Experience Design at All Levels: Crafting impactful, human-centred experiences from the macro to the nano.
Sense-Making and Incubation: Turning data into actionable insights and nurturing bold ideas.
Business Model Development: Crafting models that align with organisational goals.
Value Proposition Refinement: Articulating clear benefits to stakeholders.
Innovation: Driving projects from ideation to execution.
Culture Shaping: Building and sustaining a culture that supports growth.
Experimentation: Advocating for a culture of testing, refining, and improving.
Strategy Design: Developing plans for long-term success.
Now, ask yourself: Where do these skills fit in, what impact could an oddball with a skill set like the above have on an organisation, how many roles in your org need these skill sets versus how many JDs have you seen that clearly say they need this.
It’s Not Easy Being Unconventional—but It’s Worth It
This is the reality: This is only my lived experience; however, I have spoken with many oddballs, and the feelings mentioned above are often the same.

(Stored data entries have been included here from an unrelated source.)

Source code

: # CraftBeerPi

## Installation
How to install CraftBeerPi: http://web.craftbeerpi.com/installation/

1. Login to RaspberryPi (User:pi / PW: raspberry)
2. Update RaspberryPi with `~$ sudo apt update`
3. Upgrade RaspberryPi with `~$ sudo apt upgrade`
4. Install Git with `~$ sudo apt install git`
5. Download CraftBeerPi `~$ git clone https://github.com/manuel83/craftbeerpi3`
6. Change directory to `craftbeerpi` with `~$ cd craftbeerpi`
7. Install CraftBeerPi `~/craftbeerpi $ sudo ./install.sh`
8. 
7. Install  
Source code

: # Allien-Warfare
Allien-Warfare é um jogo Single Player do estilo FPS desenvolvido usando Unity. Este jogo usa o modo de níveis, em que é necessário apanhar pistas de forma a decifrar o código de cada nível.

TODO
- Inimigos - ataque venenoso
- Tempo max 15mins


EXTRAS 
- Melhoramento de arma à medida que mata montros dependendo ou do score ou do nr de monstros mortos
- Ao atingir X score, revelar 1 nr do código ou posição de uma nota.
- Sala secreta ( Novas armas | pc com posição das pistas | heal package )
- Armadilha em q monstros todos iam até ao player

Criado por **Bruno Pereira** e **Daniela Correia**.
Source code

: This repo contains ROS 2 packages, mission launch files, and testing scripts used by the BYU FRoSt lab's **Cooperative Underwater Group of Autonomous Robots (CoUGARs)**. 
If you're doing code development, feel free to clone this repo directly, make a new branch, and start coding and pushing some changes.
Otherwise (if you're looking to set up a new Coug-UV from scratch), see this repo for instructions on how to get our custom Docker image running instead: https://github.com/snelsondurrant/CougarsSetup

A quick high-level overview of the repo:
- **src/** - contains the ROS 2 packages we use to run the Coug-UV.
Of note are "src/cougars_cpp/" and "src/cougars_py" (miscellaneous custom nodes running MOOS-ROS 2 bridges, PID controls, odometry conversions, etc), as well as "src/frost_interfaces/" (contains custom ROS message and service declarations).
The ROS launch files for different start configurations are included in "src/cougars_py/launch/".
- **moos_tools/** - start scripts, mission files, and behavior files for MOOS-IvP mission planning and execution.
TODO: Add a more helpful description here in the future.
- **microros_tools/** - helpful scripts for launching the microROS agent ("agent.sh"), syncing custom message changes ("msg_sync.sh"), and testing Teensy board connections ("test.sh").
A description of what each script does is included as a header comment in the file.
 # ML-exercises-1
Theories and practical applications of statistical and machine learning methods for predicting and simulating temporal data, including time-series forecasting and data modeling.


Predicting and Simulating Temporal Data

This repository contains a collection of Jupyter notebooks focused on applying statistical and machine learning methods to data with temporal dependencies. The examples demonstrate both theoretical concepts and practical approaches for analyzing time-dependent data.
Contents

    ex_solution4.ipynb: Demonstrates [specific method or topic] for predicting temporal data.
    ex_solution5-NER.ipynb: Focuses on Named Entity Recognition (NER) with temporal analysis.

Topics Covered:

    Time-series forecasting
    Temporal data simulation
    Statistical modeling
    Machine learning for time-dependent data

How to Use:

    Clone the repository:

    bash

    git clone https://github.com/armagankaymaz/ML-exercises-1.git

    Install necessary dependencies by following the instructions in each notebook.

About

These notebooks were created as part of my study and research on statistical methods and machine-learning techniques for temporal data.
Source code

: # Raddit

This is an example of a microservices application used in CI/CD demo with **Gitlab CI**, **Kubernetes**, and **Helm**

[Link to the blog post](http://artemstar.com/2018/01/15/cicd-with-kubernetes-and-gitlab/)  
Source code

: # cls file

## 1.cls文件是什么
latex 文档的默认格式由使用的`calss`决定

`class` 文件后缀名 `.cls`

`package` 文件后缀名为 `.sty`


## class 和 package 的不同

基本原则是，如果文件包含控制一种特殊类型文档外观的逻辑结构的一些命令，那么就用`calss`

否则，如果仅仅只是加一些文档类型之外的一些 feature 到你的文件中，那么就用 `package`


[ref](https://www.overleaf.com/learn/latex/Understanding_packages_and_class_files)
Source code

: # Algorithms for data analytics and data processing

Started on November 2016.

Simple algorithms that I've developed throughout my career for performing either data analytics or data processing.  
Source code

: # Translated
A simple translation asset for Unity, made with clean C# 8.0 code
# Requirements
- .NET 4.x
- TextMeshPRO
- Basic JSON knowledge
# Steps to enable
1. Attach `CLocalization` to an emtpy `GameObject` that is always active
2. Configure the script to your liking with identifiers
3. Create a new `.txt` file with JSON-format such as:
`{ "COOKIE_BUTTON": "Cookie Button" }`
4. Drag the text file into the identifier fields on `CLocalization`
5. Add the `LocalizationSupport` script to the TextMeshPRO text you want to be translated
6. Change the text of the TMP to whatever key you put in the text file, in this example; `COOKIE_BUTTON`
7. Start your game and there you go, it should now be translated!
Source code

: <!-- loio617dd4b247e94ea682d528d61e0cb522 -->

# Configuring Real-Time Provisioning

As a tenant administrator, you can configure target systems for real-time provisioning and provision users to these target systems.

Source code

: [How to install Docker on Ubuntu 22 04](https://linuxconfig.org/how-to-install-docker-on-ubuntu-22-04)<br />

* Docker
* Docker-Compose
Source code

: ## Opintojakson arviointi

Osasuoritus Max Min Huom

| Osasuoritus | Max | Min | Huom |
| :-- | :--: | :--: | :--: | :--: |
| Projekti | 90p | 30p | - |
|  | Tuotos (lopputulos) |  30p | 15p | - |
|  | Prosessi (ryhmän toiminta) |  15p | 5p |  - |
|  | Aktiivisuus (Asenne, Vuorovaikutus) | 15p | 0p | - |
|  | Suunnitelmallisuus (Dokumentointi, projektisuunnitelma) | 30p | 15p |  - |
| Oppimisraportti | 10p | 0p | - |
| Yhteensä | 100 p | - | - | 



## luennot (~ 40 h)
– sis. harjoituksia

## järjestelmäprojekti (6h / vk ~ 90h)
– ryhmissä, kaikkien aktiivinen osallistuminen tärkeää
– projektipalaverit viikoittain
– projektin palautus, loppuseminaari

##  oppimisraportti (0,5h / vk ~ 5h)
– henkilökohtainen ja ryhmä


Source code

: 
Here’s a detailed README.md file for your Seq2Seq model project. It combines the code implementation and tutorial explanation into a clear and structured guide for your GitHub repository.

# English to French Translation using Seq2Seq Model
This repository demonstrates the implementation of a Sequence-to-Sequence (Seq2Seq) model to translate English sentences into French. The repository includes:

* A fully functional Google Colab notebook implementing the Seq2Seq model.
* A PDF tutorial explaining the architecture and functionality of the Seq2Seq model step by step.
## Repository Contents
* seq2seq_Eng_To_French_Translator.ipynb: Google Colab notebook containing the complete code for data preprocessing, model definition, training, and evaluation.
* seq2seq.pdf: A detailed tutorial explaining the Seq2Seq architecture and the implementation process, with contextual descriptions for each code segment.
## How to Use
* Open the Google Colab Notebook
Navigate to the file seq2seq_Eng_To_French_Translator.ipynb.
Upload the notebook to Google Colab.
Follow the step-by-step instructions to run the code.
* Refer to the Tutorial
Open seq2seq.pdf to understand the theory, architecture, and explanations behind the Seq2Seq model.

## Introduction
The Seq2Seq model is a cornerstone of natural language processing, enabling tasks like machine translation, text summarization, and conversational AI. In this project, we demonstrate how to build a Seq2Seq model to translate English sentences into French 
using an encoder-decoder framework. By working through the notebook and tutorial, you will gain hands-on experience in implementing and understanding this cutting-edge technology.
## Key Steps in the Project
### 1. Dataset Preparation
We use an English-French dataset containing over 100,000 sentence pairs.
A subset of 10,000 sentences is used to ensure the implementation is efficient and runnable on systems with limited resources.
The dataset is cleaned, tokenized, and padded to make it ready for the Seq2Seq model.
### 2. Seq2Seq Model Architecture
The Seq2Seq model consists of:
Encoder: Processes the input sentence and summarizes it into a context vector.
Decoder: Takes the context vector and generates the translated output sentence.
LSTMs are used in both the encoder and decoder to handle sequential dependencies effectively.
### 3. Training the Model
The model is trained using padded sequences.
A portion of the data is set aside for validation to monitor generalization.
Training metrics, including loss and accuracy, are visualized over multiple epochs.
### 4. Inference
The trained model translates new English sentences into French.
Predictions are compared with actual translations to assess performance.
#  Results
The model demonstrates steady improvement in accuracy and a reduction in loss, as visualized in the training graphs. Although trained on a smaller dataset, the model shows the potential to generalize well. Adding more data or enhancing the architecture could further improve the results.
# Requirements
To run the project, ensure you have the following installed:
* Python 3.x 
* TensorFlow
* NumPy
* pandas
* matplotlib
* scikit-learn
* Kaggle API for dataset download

These oddballs have the skills, the experience, and the vision to drive meaningful change, but the system isn’t set up to recognise or reward that.
You need to give oddballs the change-type of role, because these are the people you want in when you need radical change and innovation.
The traditional roles, of course, are still needed; however, those roles are more the BAU type of roles that keep the lights switched on.
What’s interesting is many of the jobs out there mention transformation, but the skill set they are asking for are those of a traditional BAU role.
However, if companies truly want to innovate, they need to rethink how they view talent. It’s not about filling positions; it’s about expanding what’s possible. I don’t just fit into a role—I elevate and expand the potential of any organisation I work with. But first, they need to realise that the box they’re trying to put me or other oddballs in is too small.
It’s time for organisations to look beyond conventional job titles and recognise the value of those who bring a diverse set of skills and perspectives. The future belongs to those organisations that are willing to break the mould and embrace the unconventional.